Terzo. A maggior ragione la separazione degli asset andava fatta perché sin qui Poste ha ottenuto quasi un miliardo di euro l’anno dallo Stato a sostegno della sua gestione previdenziale, assai pingue nei trattamenti garantiti in passato. Royal Mail era in condizioni analoghe ma ha dovuto risolvere il problema prima di quotarsi, su intimazione europea, e a maggior ragione l’infrazione europea scatterà se Poste viene quotata senza risolvere il problema che ha in pancia.
Quarto. Societarizzare i diversi business di Poste come premessa per la quotazione – sin qui Banco Posta è solo contabilmente distinto dai servizi postali – non avrebbe affatto diminuito il valore complessivo dell’azienda. Al contrario avrebbe fatto emergere valore, e ne avrebbe dato uno autonomo alla rete territoriale postale – la più diffusa in Italia, con 13.600 agenzie – come piattaforma multiservizi.
Al contrario, quotare il 40% com’è oggi per incassare 4 miliardi in pochi mesi, crea le premesse per enormi conflitti d’interesse, su cui giocoforza i concorrenti domestici e continentali attiveranno le istituzioni europee. Per alzare più soldi nel breve, il governo fa passare il contratto di Poste con Cdp – a cui va la raccolta postale per gli impieghi istituzionali della cassa – da annuale a triennale o quinquennale, per alzare il valore della conglomerata. Ma quel contratto non è nient’altro che la piena garanzia pubblica sulla raccolta di Poste, piena garanzia pubblica che è negata agli intermediari privati concorrenti, finanziari e assicurativi.
Non stupisce, che il governo abbia deciso di riservare al mercato un 30% del capitale, e di “regalarne” – vedremo se sarà così, il comunicato di ieri è vago – un 10% ai 145 mila dipendenti. È un’idea buona la partecipazione dei dipendenti al capitale, ma nel più dei casi in cui è avvenuta l’attribuzione delle azioni è avvenuta a sconto del prezzo riservato al mercato, non gratis. Se fosse un regalo servirebbe invece a tacitare i dubbi sindacali, a “comprare” consenso.

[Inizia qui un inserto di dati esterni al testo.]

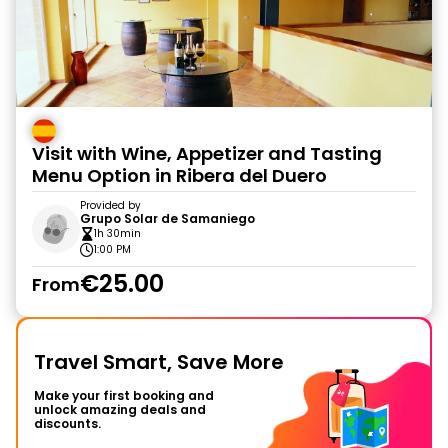
Visit with Wine, Appetizer and Tasting
Menu Option in Ribera del Duero
Provided by
Grupo Solar de Samaniego
1h 30min
1:00 PM
€25.00
From
Travel Smart, Save More
Make your first booking and
unlock amazing deals and
discounts.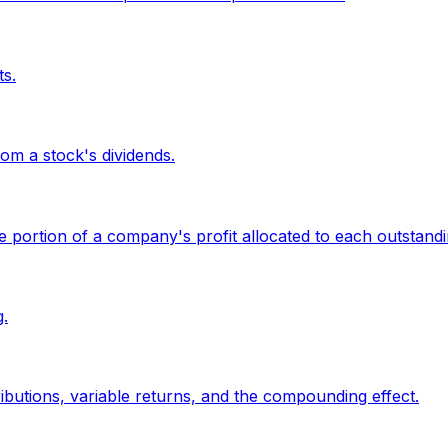
ts.
om a stock's dividends.
the portion of a company's profit allocated to each outstand
.
butions, variable returns, and the compounding effect.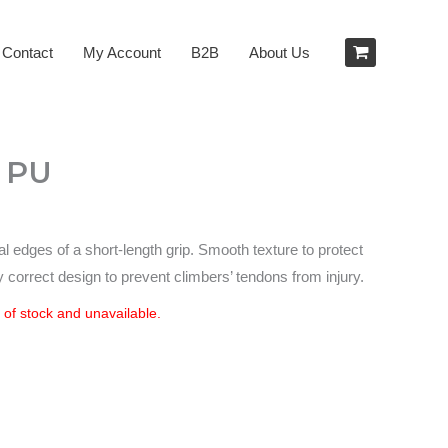
Contact
My Account
B2B
About Us
– PU
al edges of a short-length grip. Smooth texture to protect
y correct design to prevent climbers’ tendons from injury.
t of stock and unavailable.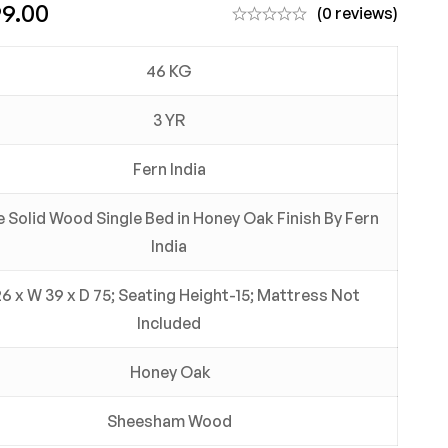
99.00
(0 reviews)
46 KG
3 YR
Fern India
 Solid Wood Single Bed in Honey Oak Finish By Fern
India
26 x W 39 x D 75; Seating Height-15; Mattress Not
Included
Honey Oak
Sheesham Wood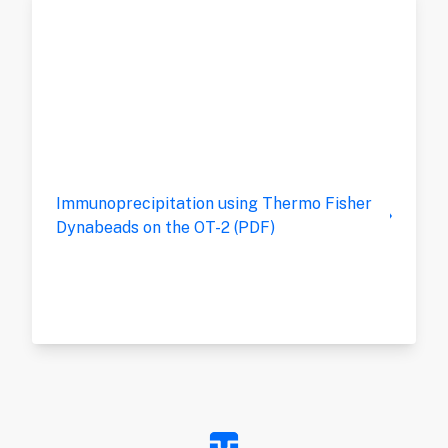
Immunoprecipitation using Thermo Fisher
Dynabeads on the OT-2 (PDF)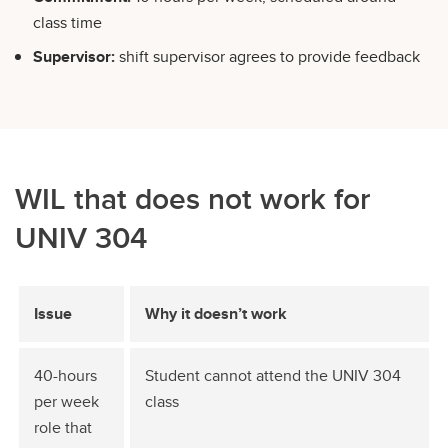
class time
Supervisor:
shift supervisor agrees to provide feedback
WIL that does not work for
UNIV 304
Issue
Why it doesn’t work
40-hours
Student cannot attend the UNIV 304
per week
class
role that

Su tutti questi temi, il parlamento – nelle procedure previste dallenorme sulle privatizzazioni – dovrebbe alzare una voce. Sono critiche devastanti? No, sono quelle dettate dagli errori commessi in passato.
Bisogna tuttavia riconoscere che nel caso dell’Enav il governo è più coraggioso. Le privatizzazioni vere nel mondo delle società che gestiscono l’assistenza al volo sono poche, naturalmente eccezion fatta per quella sotto Reagan in America e quella in Gran Bretagna sotto la Thatcher.. Nel caso dell’Enav, rimesso in ordine dal commissario e e poi amministratore unico Massimo Garbini, un 49% privato ne rafforzerà la proiezione internazionale già iniziata con la gara vinta a Dubai e a Kuala Lumpur e acquisendo una quota di Aireon negli Usa.
Ma su Poste lo Stato tiene troppo ai 360 miliardi di raccolta delle Poste per la sua Cassa Depositi e Prestiti. Magari perché questa poi ripubblicizzi aziende private per intero o a pezzi, come già ha fatto e sta facendo.